Think of it as a quadratic equation:

$\displaystyle \displaystyle y^4 + 2y^2 - 3 = 0$

Is the same as saying

$\displaystyle \displaystyle (y^2)^2 + 2(y^2) - 3 = 0$

which is a quadratic equation in $\displaystyle \displaystyle y^2$. If you have trouble seeing this, let $\displaystyle \displaystyle a = y^2$, then the equation becomes

$\displaystyle \displaystyle a^2 + 2a - 3 = 0$

Solve that for $\displaystyle \displaystyle a$, then replace the $\displaystyle \displaystyle a$ with $\displaystyle \displaystyle y^2$ and solve for $\displaystyle \displaystyle y$

hi i did as u told me and i got X1=1 X2=-3

but i know i need to get 4 point so what i need to do?

thanks for ur help.

Originally Posted by ZOOZ

hi i did as u told me and i got X1=1 X2=-3

but i know i need to get 4 point so what i need to do?

thanks for ur help.

what? what are x1 and x2??

i think you mean you got $\displaystyle \displaystyle y^2 = 1$ or $\displaystyle \displaystyle y^2 = -3$. Clearly the last one is not possible for real numbers, so just take the first one.
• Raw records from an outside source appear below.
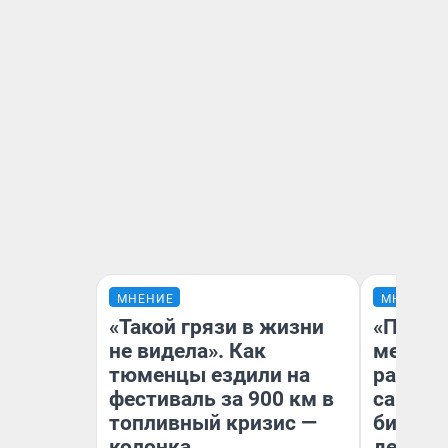
МНЕНИЕ
МНЕНИЕ
«Такой грязи в жизни
«Покуп
не видела». Как
мешке»
тюменцы ездили на
рассказ
фестиваль за 900 км в
самом 
топливный кризис —
бизнес
колонка
дешевы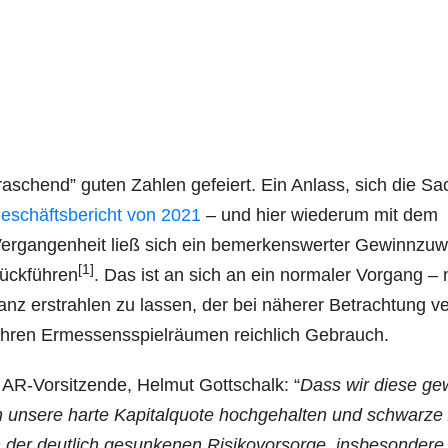
ra­schend” guten Zah­len gefei­ert. Ein Anlass, sich die S
eschäfts­be­richt von 2021
– und hier wie­der­um mit dem
 Ver­gan­gen­heit ließ sich ein bemer­kens­wer­ter Gewinn­zu
[1]
rück­füh­ren
. Das ist an sich an ein nor­ma­ler Vor­gang – 
anz erstrah­len zu las­sen, der bei nähe­rer Betrach­tung ve
hren Ermes­sens­spiel­räu­men reich­lich Gebrauch.
AR-Vor­sit­zen­de, Hel­mut Gott­schalk: “
Dass wir die­se gewa
unse­re har­te Kapi­tal­quo­te hoch­ge­hal­ten und schwar­ze
r deut­lich gesun­ke­nen Risi­ko­vor­sor­ge, ins­be­son­de­re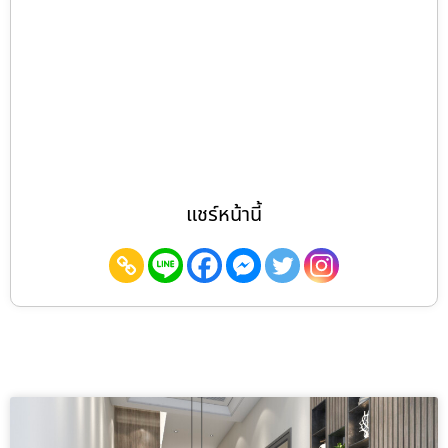
แชร์หน้านี้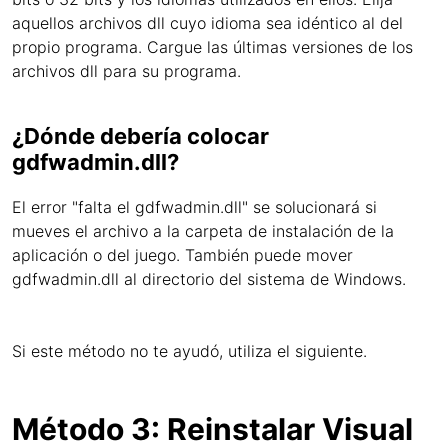
aquellos archivos dll cuyo idioma sea idéntico al del
propio programa. Cargue las últimas versiones de los
archivos dll para su programa.
¿Dónde debería colocar
gdfwadmin.dll?
El error "falta el gdfwadmin.dll" se solucionará si
mueves el archivo a la carpeta de instalación de la
aplicación o del juego. También puede mover
gdfwadmin.dll al directorio del sistema de Windows.
Si este método no te ayudó, utiliza el siguiente.
Método 3: Reinstalar Visual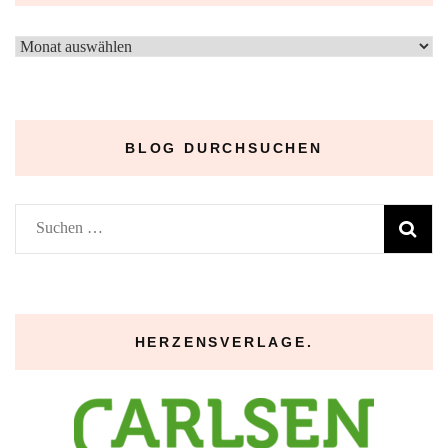
–
Archive
–
BLOG DURCHSUCHEN
Suchen
nach:
HERZENSVERLAGE.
Then that means $\displaystyle \displaystyle y = \pm 1$. Plug each of these values into the first equation and solve for $\displaystyle \displaystyle x$. you will get 2 x-values each, giving you a total of four points.

well ok if i take the value 1 from the y=+-1
and put him in the first equation is will give me X^2=3

let me know if u mean to take it and put it instead of y^4 ?

appreciate ur patience

Originally Posted by ZOOZ

well ok if i take the value 1 from the y=+-1
and put him in the first equation is will give me X^2=3

let me know if u mean to take it and put it instead of y^4 ?

appreciate ur patience

if $\displaystyle \displaystyle x^2 = 3$, then what is $\displaystyle \displaystyle x$?

hi thanks so much i success to solve it
so really thank u.